> **DESCRIPTION OF THE TASK**
Could you retype all of the records exactly, leaving out every picture?

> **AVAILABLE RECORDS**
※ ※ ※
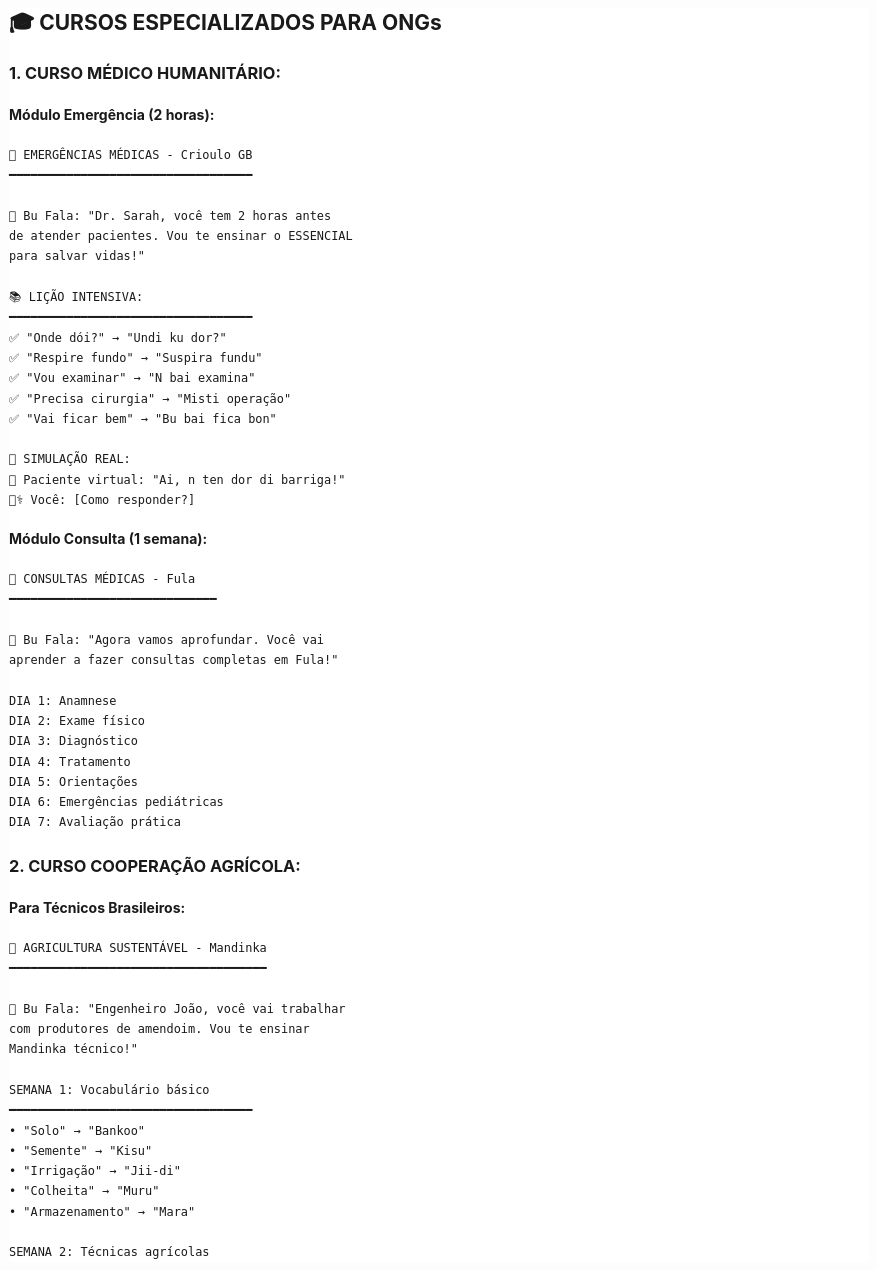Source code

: 
## **🎓 CURSOS ESPECIALIZADOS PARA ONGs**

### **1. CURSO MÉDICO HUMANITÁRIO:**

#### **Módulo Emergência (2 horas):**
```
🚨 EMERGÊNCIAS MÉDICAS - Crioulo GB
━━━━━━━━━━━━━━━━━━━━━━━━━━━━━━━━━━

🤖 Bu Fala: "Dr. Sarah, você tem 2 horas antes 
de atender pacientes. Vou te ensinar o ESSENCIAL 
para salvar vidas!"

📚 LIÇÃO INTENSIVA:
━━━━━━━━━━━━━━━━━━━━━━━━━━━━━━━━━━
✅ "Onde dói?" → "Undi ku dor?"
✅ "Respire fundo" → "Suspira fundu"
✅ "Vou examinar" → "N bai examina"
✅ "Precisa cirurgia" → "Misti operação"
✅ "Vai ficar bem" → "Bu bai fica bon"

🎯 SIMULAÇÃO REAL:
👤 Paciente virtual: "Ai, n ten dor di barriga!"
👨‍⚕️ Você: [Como responder?]
```

#### **Módulo Consulta (1 semana):**
```
🏥 CONSULTAS MÉDICAS - Fula
━━━━━━━━━━━━━━━━━━━━━━━━━━━━━

🤖 Bu Fala: "Agora vamos aprofundar. Você vai 
aprender a fazer consultas completas em Fula!"

DIA 1: Anamnese
DIA 2: Exame físico  
DIA 3: Diagnóstico
DIA 4: Tratamento
DIA 5: Orientações
DIA 6: Emergências pediátricas
DIA 7: Avaliação prática
```

### **2. CURSO COOPERAÇÃO AGRÍCOLA:**

#### **Para Técnicos Brasileiros:**
```
🌱 AGRICULTURA SUSTENTÁVEL - Mandinka
━━━━━━━━━━━━━━━━━━━━━━━━━━━━━━━━━━━━

🤖 Bu Fala: "Engenheiro João, você vai trabalhar 
com produtores de amendoim. Vou te ensinar 
Mandinka técnico!"

SEMANA 1: Vocabulário básico
━━━━━━━━━━━━━━━━━━━━━━━━━━━━━━━━━━
• "Solo" → "Bankoo"
• "Semente" → "Kisu"  
• "Irrigação" → "Jii-di"
• "Colheita" → "Muru"
• "Armazenamento" → "Mara"

SEMANA 2: Técnicas agrícolas
```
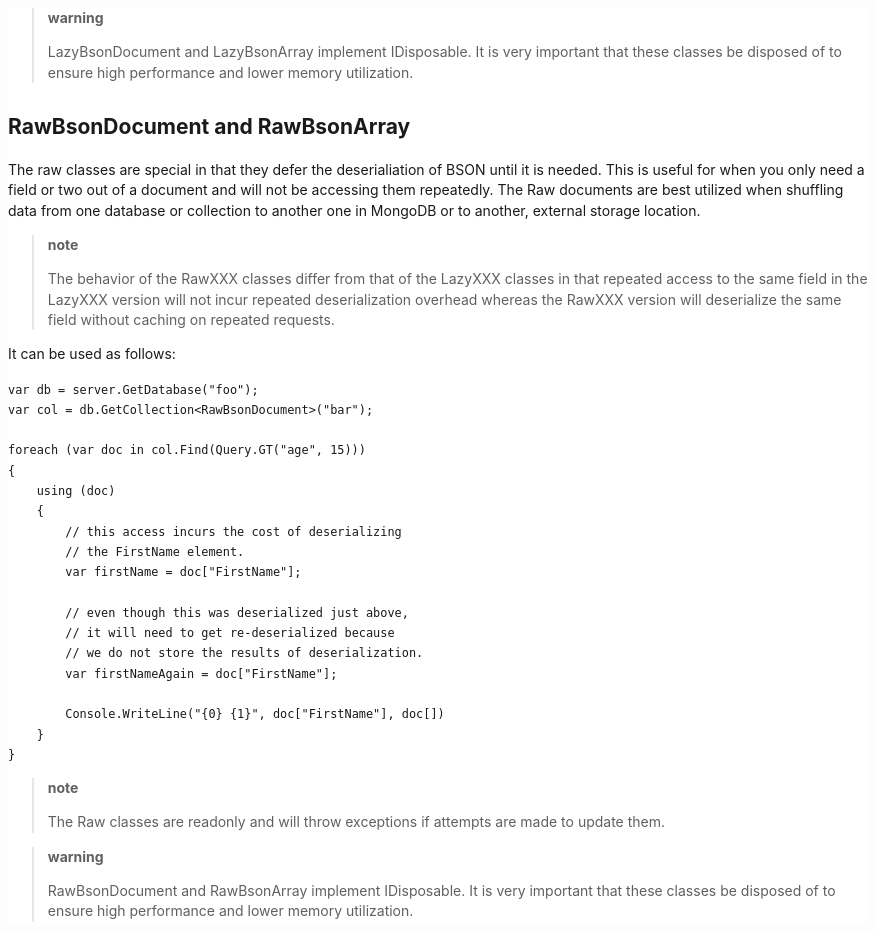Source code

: > **warning**
>
> LazyBsonDocument and LazyBsonArray implement IDisposable. It is very
> important that these classes be disposed of to ensure high performance
> and lower memory utilization.

RawBsonDocument and RawBsonArray
--------------------------------

The raw classes are special in that they defer the deserialiation of
BSON until it is needed. This is useful for when you only need a field
or two out of a document and will not be accessing them repeatedly. The
Raw documents are best utilized when shuffling data from one database or
collection to another one in MongoDB or to another, external storage
location.

> **note**
>
> The behavior of the RawXXX classes differ from that of the LazyXXX
> classes in that repeated access to the same field in the LazyXXX
> version will not incur repeated deserialization overhead whereas the
> RawXXX version will deserialize the same field without caching on
> repeated requests.

It can be used as follows:

``` {.sourceCode .csharp}
var db = server.GetDatabase("foo");
var col = db.GetCollection<RawBsonDocument>("bar");

foreach (var doc in col.Find(Query.GT("age", 15)))
{
    using (doc)
    {
        // this access incurs the cost of deserializing
        // the FirstName element.
        var firstName = doc["FirstName"];

        // even though this was deserialized just above,
        // it will need to get re-deserialized because
        // we do not store the results of deserialization.
        var firstNameAgain = doc["FirstName"];

        Console.WriteLine("{0} {1}", doc["FirstName"], doc[])
    }
}
```

> **note**
>
> The Raw classes are readonly and will throw exceptions if attempts are
> made to update them.

> **warning**
>
> RawBsonDocument and RawBsonArray implement IDisposable. It is very
> important that these classes be disposed of to ensure high performance
> and lower memory utilization.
※ ※ ※
> **RESULT OF THE TASK**
Source code

: 
## **🎓 CURSOS ESPECIALIZADOS PARA ONGs**

### **1. CURSO MÉDICO HUMANITÁRIO:**

#### **Módulo Emergência (2 horas):**
```
🚨 EMERGÊNCIAS MÉDICAS - Crioulo GB
━━━━━━━━━━━━━━━━━━━━━━━━━━━━━━━━━━

🤖 Bu Fala: "Dr. Sarah, você tem 2 horas antes 
de atender pacientes. Vou te ensinar o ESSENCIAL 
para salvar vidas!"

📚 LIÇÃO INTENSIVA:
━━━━━━━━━━━━━━━━━━━━━━━━━━━━━━━━━━
✅ "Onde dói?" → "Undi ku dor?"
✅ "Respire fundo" → "Suspira fundu"
✅ "Vou examinar" → "N bai examina"
✅ "Precisa cirurgia" → "Misti operação"
✅ "Vai ficar bem" → "Bu bai fica bon"

🎯 SIMULAÇÃO REAL:
👤 Paciente virtual: "Ai, n ten dor di barriga!"
👨‍⚕️ Você: [Como responder?]
```

#### **Módulo Consulta (1 semana):**
```
🏥 CONSULTAS MÉDICAS - Fula
━━━━━━━━━━━━━━━━━━━━━━━━━━━━━

🤖 Bu Fala: "Agora vamos aprofundar. Você vai 
aprender a fazer consultas completas em Fula!"

DIA 1: Anamnese
DIA 2: Exame físico  
DIA 3: Diagnóstico
DIA 4: Tratamento
DIA 5: Orientações
DIA 6: Emergências pediátricas
DIA 7: Avaliação prática
```

### **2. CURSO COOPERAÇÃO AGRÍCOLA:**

#### **Para Técnicos Brasileiros:**
```
🌱 AGRICULTURA SUSTENTÁVEL - Mandinka
━━━━━━━━━━━━━━━━━━━━━━━━━━━━━━━━━━━━

🤖 Bu Fala: "Engenheiro João, você vai trabalhar 
com produtores de amendoim. Vou te ensinar 
Mandinka técnico!"

SEMANA 1: Vocabulário básico
━━━━━━━━━━━━━━━━━━━━━━━━━━━━━━━━━━
• "Solo" → "Bankoo"
• "Semente" → "Kisu"  
• "Irrigação" → "Jii-di"
• "Colheita" → "Muru"
• "Armazenamento" → "Mara"

SEMANA 2: Técnicas agrícolas
```
Source code

: > **warning**
>
> LazyBsonDocument and LazyBsonArray implement IDisposable. It is very
> important that these classes be disposed of to ensure high performance
> and lower memory utilization.

RawBsonDocument and RawBsonArray
--------------------------------

The raw classes are special in that they defer the deserialiation of
BSON until it is needed. This is useful for when you only need a field
or two out of a document and will not be accessing them repeatedly. The
Raw documents are best utilized when shuffling data from one database or
collection to another one in MongoDB or to another, external storage
location.

> **note**
>
> The behavior of the RawXXX classes differ from that of the LazyXXX
> classes in that repeated access to the same field in the LazyXXX
> version will not incur repeated deserialization overhead whereas the
> RawXXX version will deserialize the same field without caching on
> repeated requests.

It can be used as follows:

``` {.sourceCode .csharp}
var db = server.GetDatabase("foo");
var col = db.GetCollection<RawBsonDocument>("bar");

foreach (var doc in col.Find(Query.GT("age", 15)))
{
    using (doc)
    {
        // this access incurs the cost of deserializing
        // the FirstName element.
        var firstName = doc["FirstName"];

        // even though this was deserialized just above,
        // it will need to get re-deserialized because
        // we do not store the results of deserialization.
        var firstNameAgain = doc["FirstName"];

        Console.WriteLine("{0} {1}", doc["FirstName"], doc[])
    }
}
```

> **note**
>
> The Raw classes are readonly and will throw exceptions if attempts are
> made to update them.

> **warning**
>
> RawBsonDocument and RawBsonArray implement IDisposable. It is very
> important that these classes be disposed of to ensure high performance
> and lower memory utilization.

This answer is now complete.